O desempenho da China em 2015 faz dividir a opinião das gestoras nacionais. Nunca é demais recordar que o tão falado hard landing chinês voltou a ser tema de conversa no ano passado, mas algumas casas de investimento apressaram-se a negar que o abrandamento da China fosse efetivo.

Nos outlooks que traçaram para o novo ano, há entidades para quem o país tem condições para entrar no trilho do crescimento, enquanto outras falam de uma incerteza quanto à performance da potência, que, eventualmente, se traduzirá no seu abrandamento.

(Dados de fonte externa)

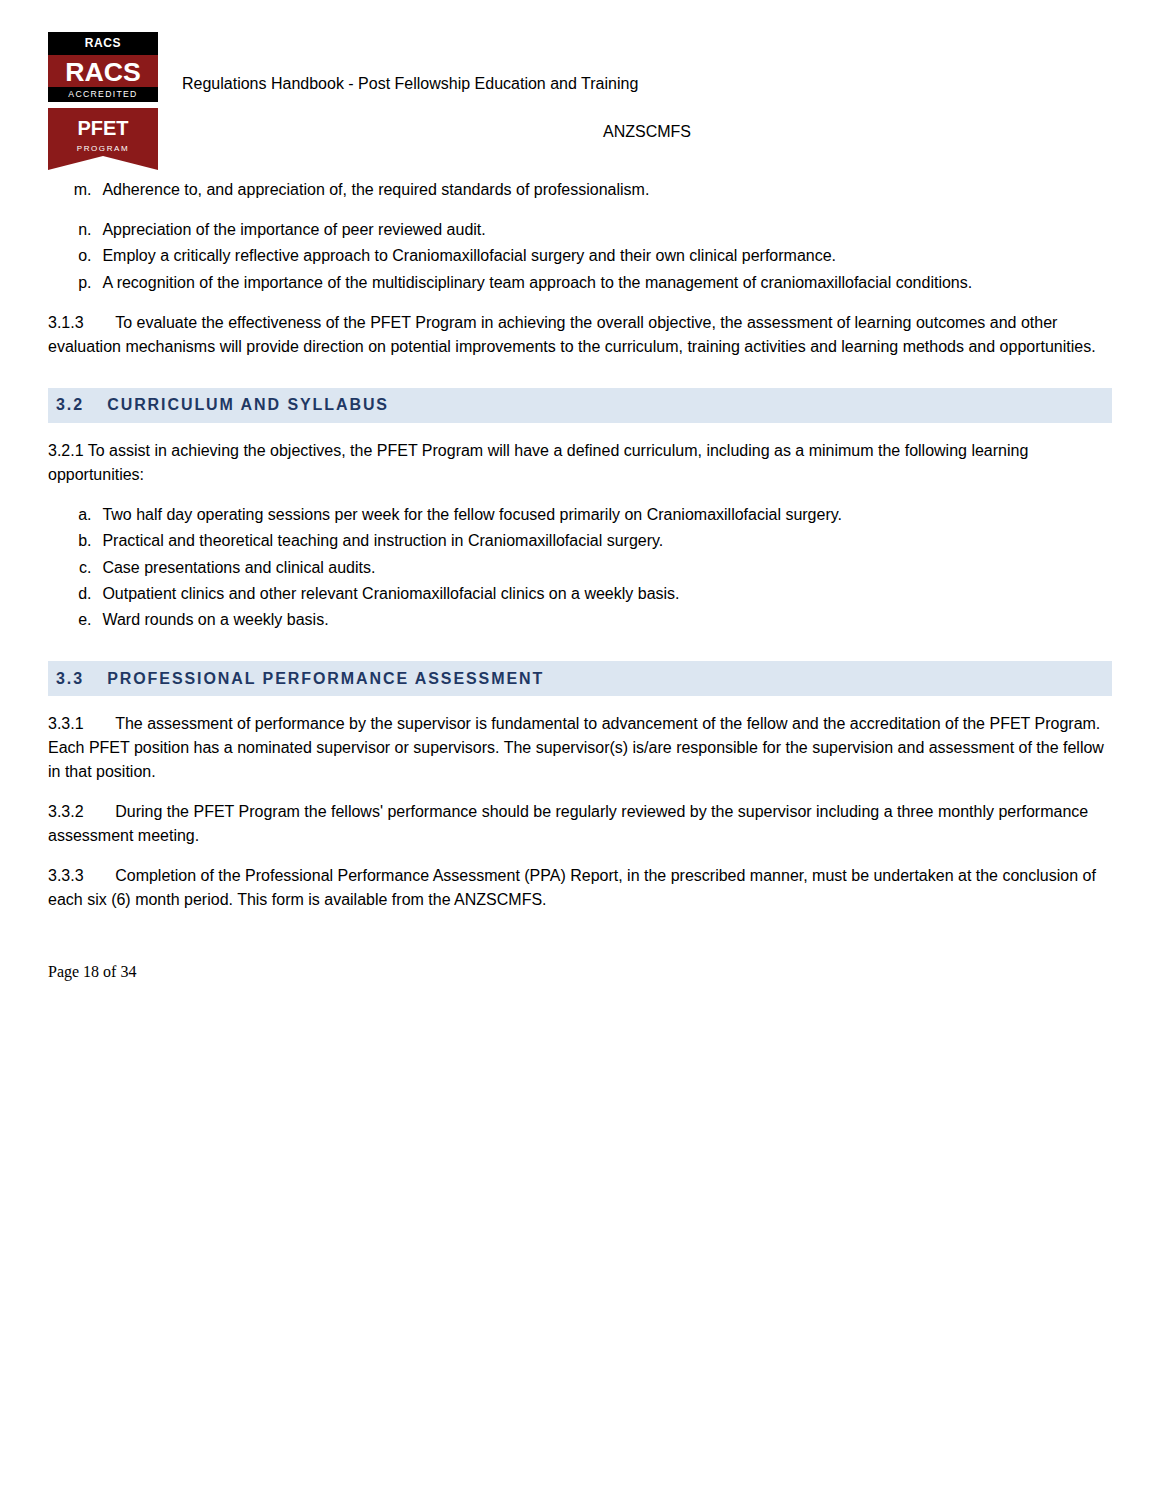RACS
RACS
ACCREDITED
PFETPROGRAM
Regulations Handbook - Post Fellowship Education and Training
ANZSCMFS
Adherence to, and appreciation of, the required standards of professionalism.
Appreciation of the importance of peer reviewed audit.
Employ a critically reflective approach to Craniomaxillofacial surgery and their own clinical performance.
A recognition of the importance of the multidisciplinary team approach to the management of craniomaxillofacial conditions.
3.1.3 To evaluate the effectiveness of the PFET Program in achieving the overall objective, the assessment of learning outcomes and other evaluation mechanisms will provide direction on potential improvements to the curriculum, training activities and learning methods and opportunities.
3.2 CURRICULUM AND SYLLABUS
3.2.1 To assist in achieving the objectives, the PFET Program will have a defined curriculum, including as a minimum the following learning opportunities:
Two half day operating sessions per week for the fellow focused primarily on Craniomaxillofacial surgery.
Practical and theoretical teaching and instruction in Craniomaxillofacial surgery.
Case presentations and clinical audits.
Outpatient clinics and other relevant Craniomaxillofacial clinics on a weekly basis.
Ward rounds on a weekly basis.
3.3 PROFESSIONAL PERFORMANCE ASSESSMENT
3.3.1 The assessment of performance by the supervisor is fundamental to advancement of the fellow and the accreditation of the PFET Program. Each PFET position has a nominated supervisor or supervisors. The supervisor(s) is/are responsible for the supervision and assessment of the fellow in that position.
3.3.2 During the PFET Program the fellows' performance should be regularly reviewed by the supervisor including a three monthly performance assessment meeting.
3.3.3 Completion of the Professional Performance Assessment (PPA) Report, in the prescribed manner, must be undertaken at the conclusion of each six (6) month period. This form is available from the ANZSCMFS.
Page 18 of 34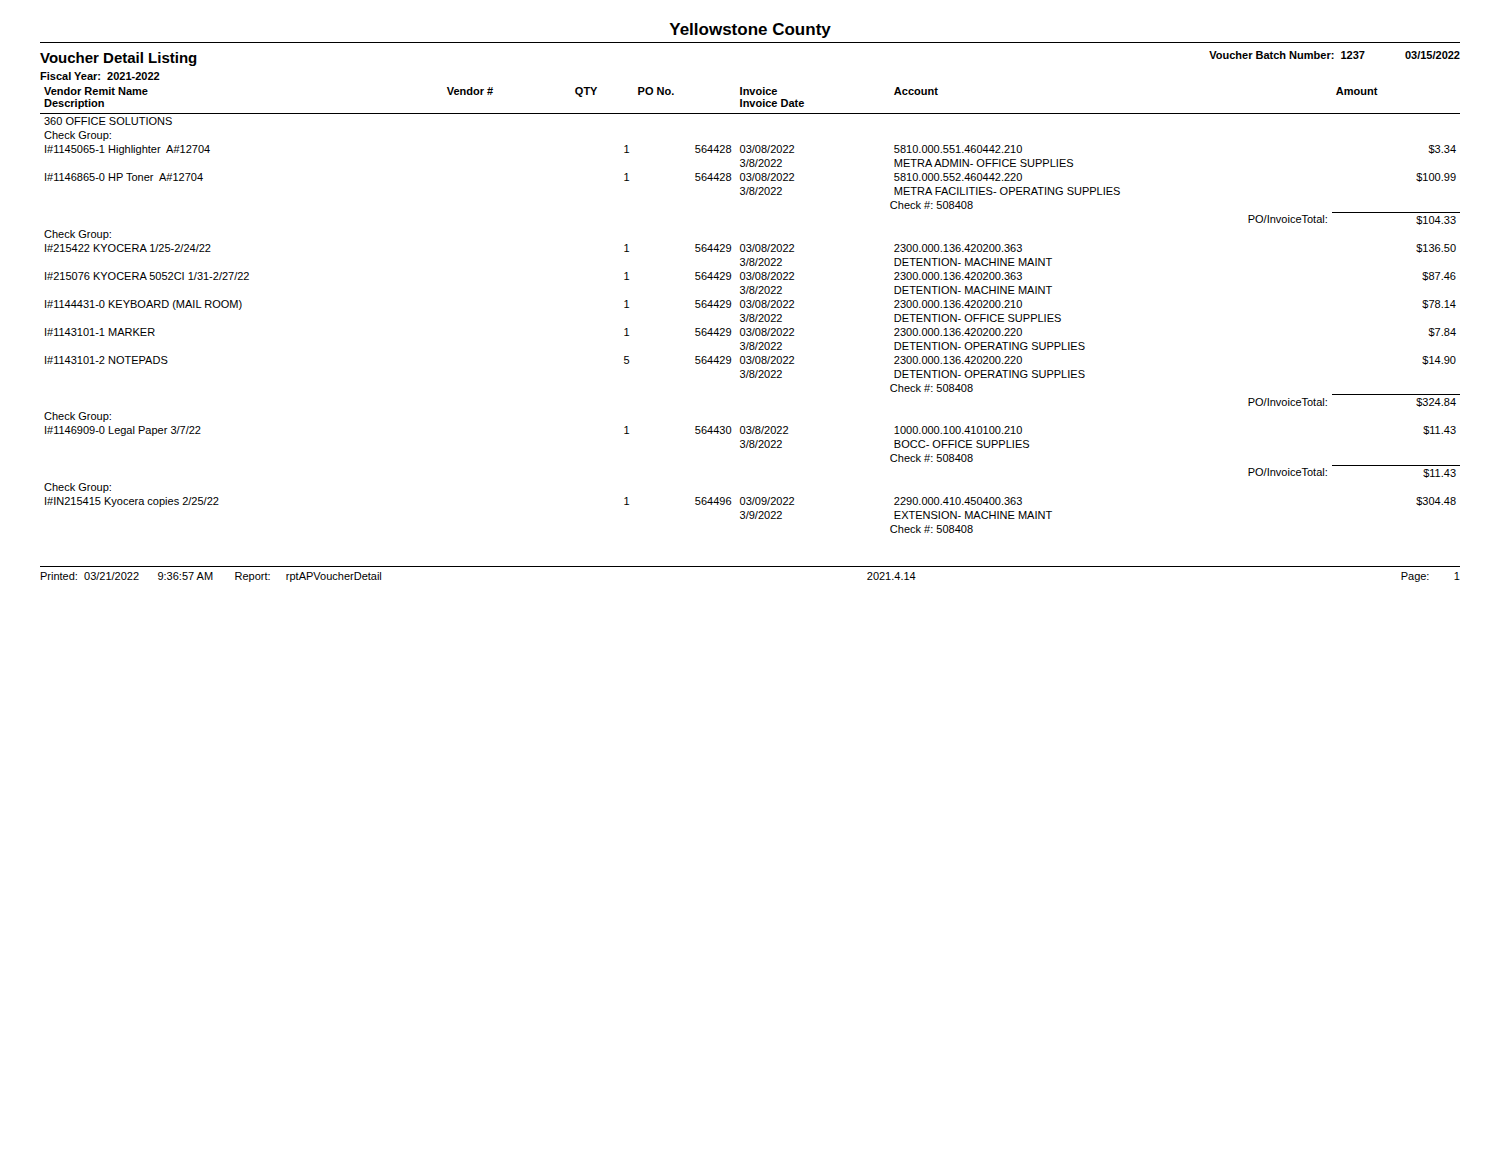Yellowstone County
Voucher Detail Listing
Voucher Batch Number: 123703/15/2022
Fiscal Year: 2021-2022
| Vendor Remit Name Description | Vendor # | QTY | PO No. | Invoice Invoice Date | Account | Amount |
| --- | --- | --- | --- | --- | --- | --- |
| 360 OFFICE SOLUTIONS |
| Check Group: |
| I#1145065-1 Highlighter A#12704 | | 1 | 564428 | 03/08/2022 | 5810.000.551.460442.210 | $3.34 |
| | | | | 3/8/2022 | METRA ADMIN- OFFICE SUPPLIES | |
| I#1146865-0 HP Toner A#12704 | | 1 | 564428 | 03/08/2022 | 5810.000.552.460442.220 | $100.99 |
| | | | | 3/8/2022 | METRA FACILITIES- OPERATING SUPPLIES | |
| | Check #: 508408 | |
| | PO/InvoiceTotal: | $104.33 |
| Check Group: |
| I#215422 KYOCERA 1/25-2/24/22 | | 1 | 564429 | 03/08/2022 | 2300.000.136.420200.363 | $136.50 |
| | | | | 3/8/2022 | DETENTION- MACHINE MAINT | |
| I#215076 KYOCERA 5052CI 1/31-2/27/22 | | 1 | 564429 | 03/08/2022 | 2300.000.136.420200.363 | $87.46 |
| | | | | 3/8/2022 | DETENTION- MACHINE MAINT | |
| I#1144431-0 KEYBOARD (MAIL ROOM) | | 1 | 564429 | 03/08/2022 | 2300.000.136.420200.210 | $78.14 |
| | | | | 3/8/2022 | DETENTION- OFFICE SUPPLIES | |
| I#1143101-1 MARKER | | 1 | 564429 | 03/08/2022 | 2300.000.136.420200.220 | $7.84 |
| | | | | 3/8/2022 | DETENTION- OPERATING SUPPLIES | |
| I#1143101-2 NOTEPADS | | 5 | 564429 | 03/08/2022 | 2300.000.136.420200.220 | $14.90 |
| | | | | 3/8/2022 | DETENTION- OPERATING SUPPLIES | |
| | Check #: 508408 | |
| | PO/InvoiceTotal: | $324.84 |
| Check Group: |
| I#1146909-0 Legal Paper 3/7/22 | | 1 | 564430 | 03/8/2022 | 1000.000.100.410100.210 | $11.43 |
| | | | | 3/8/2022 | BOCC- OFFICE SUPPLIES | |
| | Check #: 508408 | |
| | PO/InvoiceTotal: | $11.43 |
| Check Group: |
| I#IN215415 Kyocera copies 2/25/22 | | 1 | 564496 | 03/09/2022 | 2290.000.410.450400.363 | $304.48 |
| | | | | 3/9/2022 | EXTENSION- MACHINE MAINT | |
| | Check #: 508408 | |
Printed: 03/21/2022 9:36:57 AM Report: rptAPVoucherDetail
2021.4.14
Page: 1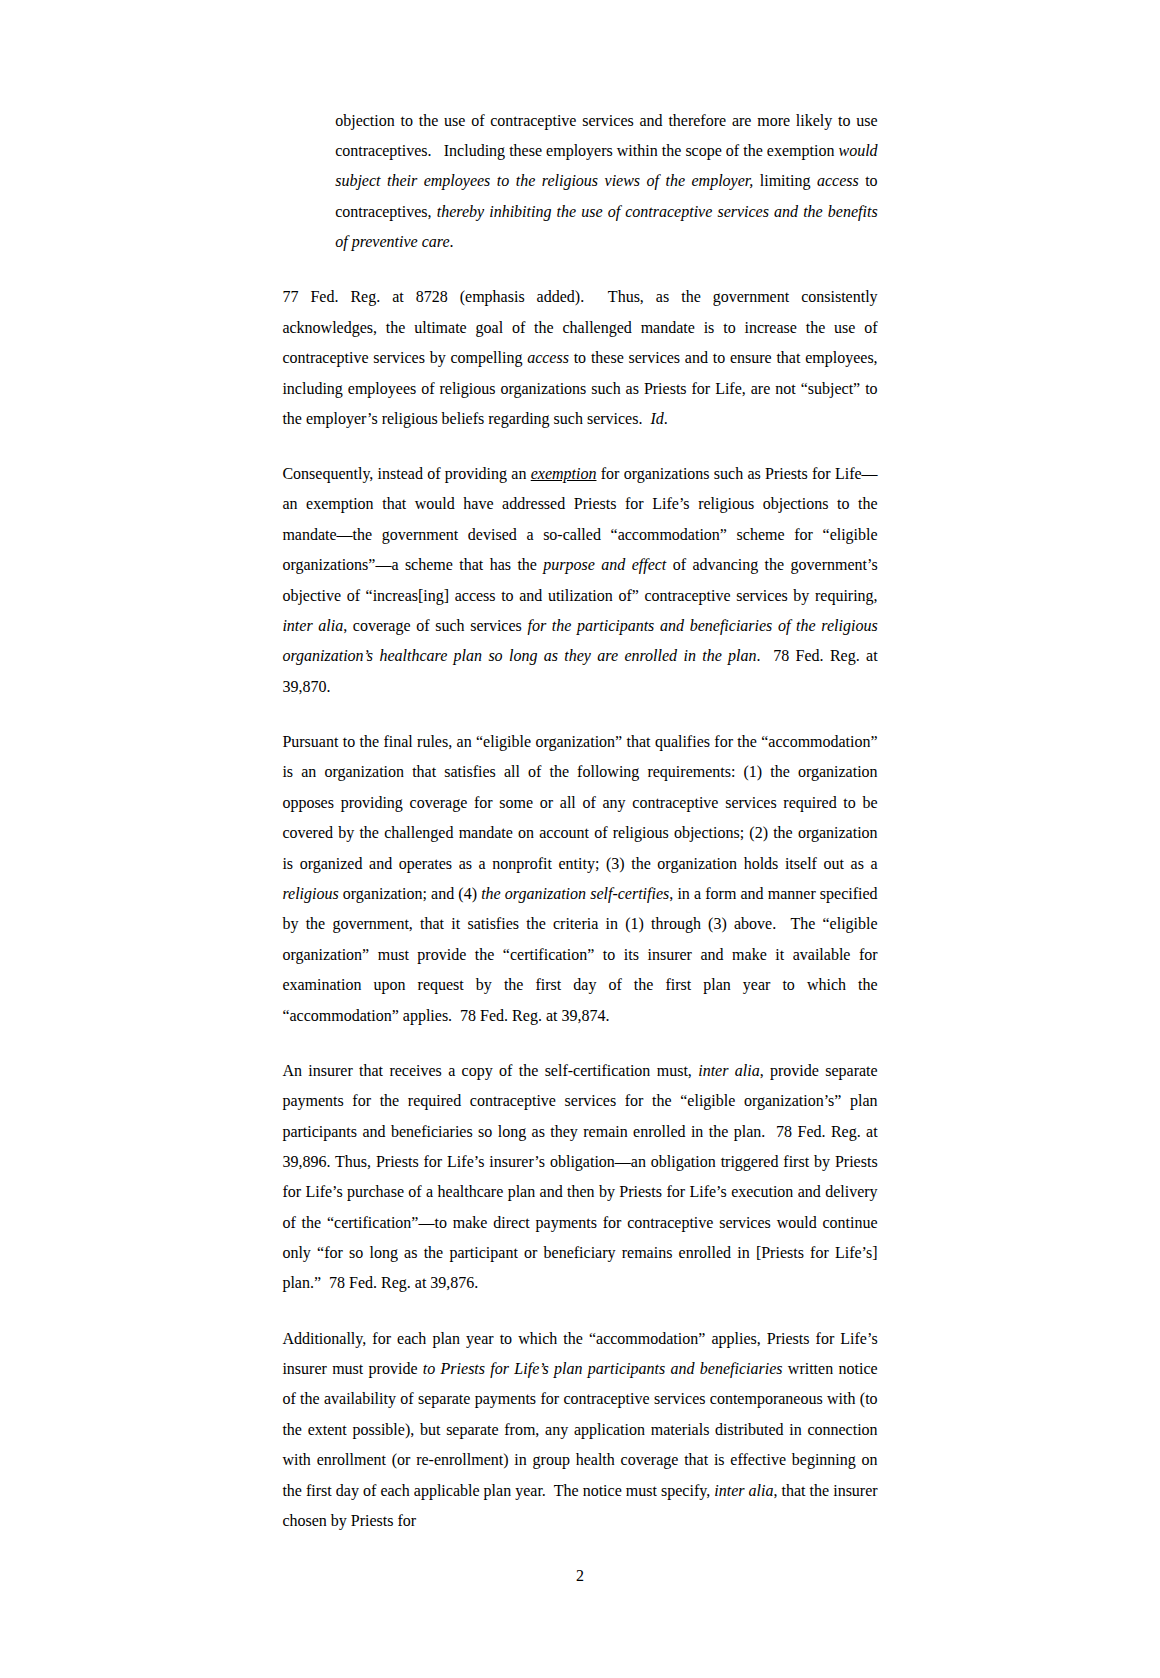objection to the use of contraceptive services and therefore are more likely to use contraceptives. Including these employers within the scope of the exemption would subject their employees to the religious views of the employer, limiting access to contraceptives, thereby inhibiting the use of contraceptive services and the benefits of preventive care.
77 Fed. Reg. at 8728 (emphasis added). Thus, as the government consistently acknowledges, the ultimate goal of the challenged mandate is to increase the use of contraceptive services by compelling access to these services and to ensure that employees, including employees of religious organizations such as Priests for Life, are not “subject” to the employer’s religious beliefs regarding such services. Id.
Consequently, instead of providing an exemption for organizations such as Priests for Life—an exemption that would have addressed Priests for Life’s religious objections to the mandate—the government devised a so-called “accommodation” scheme for “eligible organizations”—a scheme that has the purpose and effect of advancing the government’s objective of “increas[ing] access to and utilization of” contraceptive services by requiring, inter alia, coverage of such services for the participants and beneficiaries of the religious organization’s healthcare plan so long as they are enrolled in the plan. 78 Fed. Reg. at 39,870.
Pursuant to the final rules, an “eligible organization” that qualifies for the “accommodation” is an organization that satisfies all of the following requirements: (1) the organization opposes providing coverage for some or all of any contraceptive services required to be covered by the challenged mandate on account of religious objections; (2) the organization is organized and operates as a nonprofit entity; (3) the organization holds itself out as a religious organization; and (4) the organization self-certifies, in a form and manner specified by the government, that it satisfies the criteria in (1) through (3) above. The “eligible organization” must provide the “certification” to its insurer and make it available for examination upon request by the first day of the first plan year to which the “accommodation” applies. 78 Fed. Reg. at 39,874.
An insurer that receives a copy of the self-certification must, inter alia, provide separate payments for the required contraceptive services for the “eligible organization’s” plan participants and beneficiaries so long as they remain enrolled in the plan. 78 Fed. Reg. at 39,896. Thus, Priests for Life’s insurer’s obligation—an obligation triggered first by Priests for Life’s purchase of a healthcare plan and then by Priests for Life’s execution and delivery of the “certification”—to make direct payments for contraceptive services would continue only “for so long as the participant or beneficiary remains enrolled in [Priests for Life’s] plan.” 78 Fed. Reg. at 39,876.
Additionally, for each plan year to which the “accommodation” applies, Priests for Life’s insurer must provide to Priests for Life’s plan participants and beneficiaries written notice of the availability of separate payments for contraceptive services contemporaneous with (to the extent possible), but separate from, any application materials distributed in connection with enrollment (or re-enrollment) in group health coverage that is effective beginning on the first day of each applicable plan year. The notice must specify, inter alia, that the insurer chosen by Priests for
2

Estímulos do Governo: determinantes

A transição para um modelo económico mais assente no consumo, dizem ser um dos caminhos que a China vai continuar a adoptar. No entanto, como referiu o Santander AM Portugal “a evolução macro em 2015 vai depender dos estímulos pontuais implementados pelo Governo”, o que justifica alguma dúvida quanto ao futuro do país em 2015. Para a entidade, “a estratégia do Governo de rebalanceamento económico de exportadora líquida para uma economia baseada no consumo interno, continuará a abrandar o nível de crescimento do PIB”.

Por seu lado a F&C Portugal fala de uma eventual “estabilidade” para a China em 2015. A gestora prevê que o país registe um crescimento económico médio de cerca de 7% em 2015, e realça que a cooperação institucional entre o Banco da República Popular da China e o governo central é vincada, “pelo que os mecanismos de compensação entre medidas monetárias e iniciativas orçamentais, continuarão a manter a economia em estabilidade e a corrigir desequilíbrios emergentes”.

Quanto ao crescimento do país em 2015 também a equipa portuguesa de banca privada do Credit Suisse indicade um valor muito próximo dos 7% (6,9%), pelo menos enquanto “o PBOC mantiver a sua política de alargamento das bandas de variação do yuan, permitindo uma eventual desvalorização do mesmo, para contrapor o arrefecimento da economia doméstica”.

Ainda que algumas casas entendam que uma maior desaceleração da China possa ser um factor de risco, outras por seu lado, como a Dunas Capital, reforçam que o  país, tal como Japão, “fazem parte do universo core de investimento”.